The Taliban government issued a ban on Tuesday that prohibits women in Afghanistan from attending universities until further notice, according to the Ministry of Higher Education, leaving many women disheartened.

 

Women were protesting in the capital of Kabul the following day as they witnessed Taliban security forces standing at the gated entrances of universities ushering women away and barging into classrooms demanding that women return home. Taliban officials ended the protests quickly.

 

“They destroyed the only bridge that could connect me with my future,” one Kabul University student said in an article. “How can I react? I believed that I could study and change my future or bring the light to my life, but they destroyed it.”

 

The decision was expected with the laws imposed by the Taliban Government that began after they returned to power in Kabul on August 15, 2021. Taliban’s Supreme Leader, Mullah Haibutullah Akhundzada, has influenced the rules in Afghanistan with his idealism on women's rights.

 

“I genuinely think that the man in charge, that this is what an Islamic society ought to look like,” said Obaidullah Baheer, a professor from Kabul at the American University of Afghanistan and founder of the Let Afghan Girls Learn campaign, in an article published by NPR. “he had this particular view of where women or young girls should be within the society, which is within their households.

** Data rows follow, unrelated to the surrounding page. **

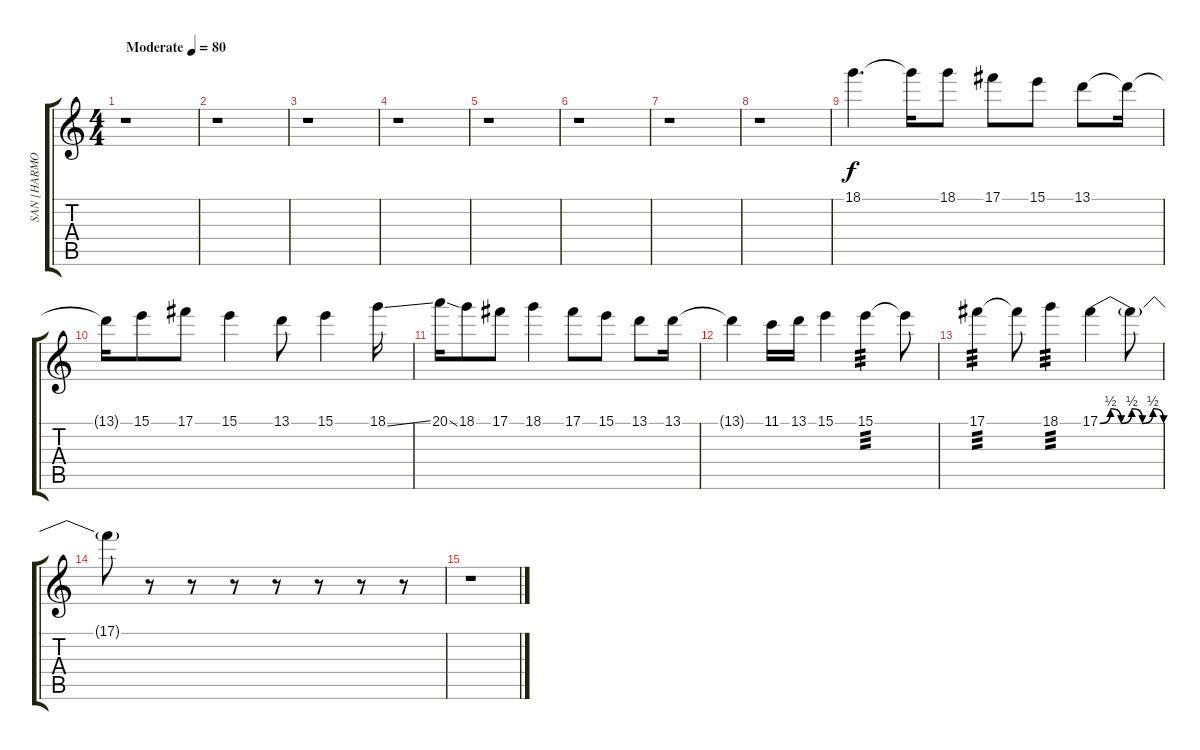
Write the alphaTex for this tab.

\track ("SAN [HARMONY - SOLO]" "SAN [HARMO") {instrument overdrivenguitar}
\staff {score tabs}
\tuning (Db4 Ab3 E3 B2 Gb2 B1) {hide}
\ts (4 4)
\tempo (80 "Moderate")
\clef g2
\ks c
r.1{dy f instrument overdrivenguitar} |
r.1 |
r.1 |
r.1 |
r.1 |
r.1 |
r.1 |
r.1 |
18.1.4{d} 18.1{t}.16 18.1.8 17.1.8 15.1.8 13.1.8 13.1{t}.16 |
13.1{t}.16 15.1.8 17.1.8 15.1.4 13.1.8 15.1.4 18.1{ss}.16 |
20.1{ss}.16 18.1.8 17.1.8 18.1.4 17.1.8 15.1.8 13.1.8 13.1.16 |
13.1{t}.4 11.1.16 13.1.16 15.1.4 15.1.4{tp 3} 15.1{t}.8 |
17.1.4{tp 3} 17.1{t}.8 18.1.4{tp 3} 17.1{be (custom 0 0 10 2 20 0 30 2 40 0 50 2 60 0)}.4 17.1{t}.8 |
17.1{t}.8 r.8 r.8 r.8 r.8 r.8 r.8 r.8 |
r.1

So I guess this is gender apartheid. This is nothing short of that."

 

Women in Afghanistan have experienced changes in their educational rights. They went from being required to attend universities with gender-segregated entrances and classrooms to being banned from secondary school. The banning of women from universities has only furthered the chances of women being able to pursue their career goals.

 

A third-year journalism and communication student at Nangarhar University expressed her distress to Associated Press News (AP) claiming that she can’t fulfill her dreams as everything is disappearing before her eyes, she can’t do anything but watch her dreams now be destroyed.

 

“Is being a girl a crime? If that’s the case, I wish I wasn’t a girl,” she added.

 

Akhundzada has also enacted laws where women must cover themselves entirely in public and stay home. Women are banned from inter-city travel without a male escort and can no longer enter parks, fun fairs, gyms, and public baths as of November 2022. Women have also been beaten by Taliban soldiers when protesting and flogged in public for various offenses.

 

According to a publicized timeline, the Taliban has “backtracked on their promise to guarantee the rights of girls to be educated and given other freedoms, returning to their previous policies when they were last in power.”

 

The news of the ban has been met with widespread dismay by world leaders and prominent Afghanistan figures who want the Taliban to reconsider their decision.

 

“The current problem of women’s education and work in the country is very serious, sad, and the most obvious and cruel example of gender apartheid in the 21st century,” Former Afghan President Ashraf Ghani said in an article. “I have said repeatedly that if one girl becomes literate, she changes five future generations, and if one girl remains illiterate, she destroys five future generations.”

 

According to the UN mission in Afghanistan, preventing women from being contributors to society will cause great devastation within the country as the rights of women and the benefits Afghan society will receive from women will be denied.

 

The events that have transpired are considered very troubling, according to UN spokesman Stephane Dujarric, who is unsure of how the country will move forward after making a decision that revokes the remaining rights that women had.

 

“It’s another broken promise from the Taliban,” Dujarric said in an article. “It’s another very troubling move and it’s difficult to imagine how a country can develop and deal with all of the challenges it has without the active participation of women and their education.”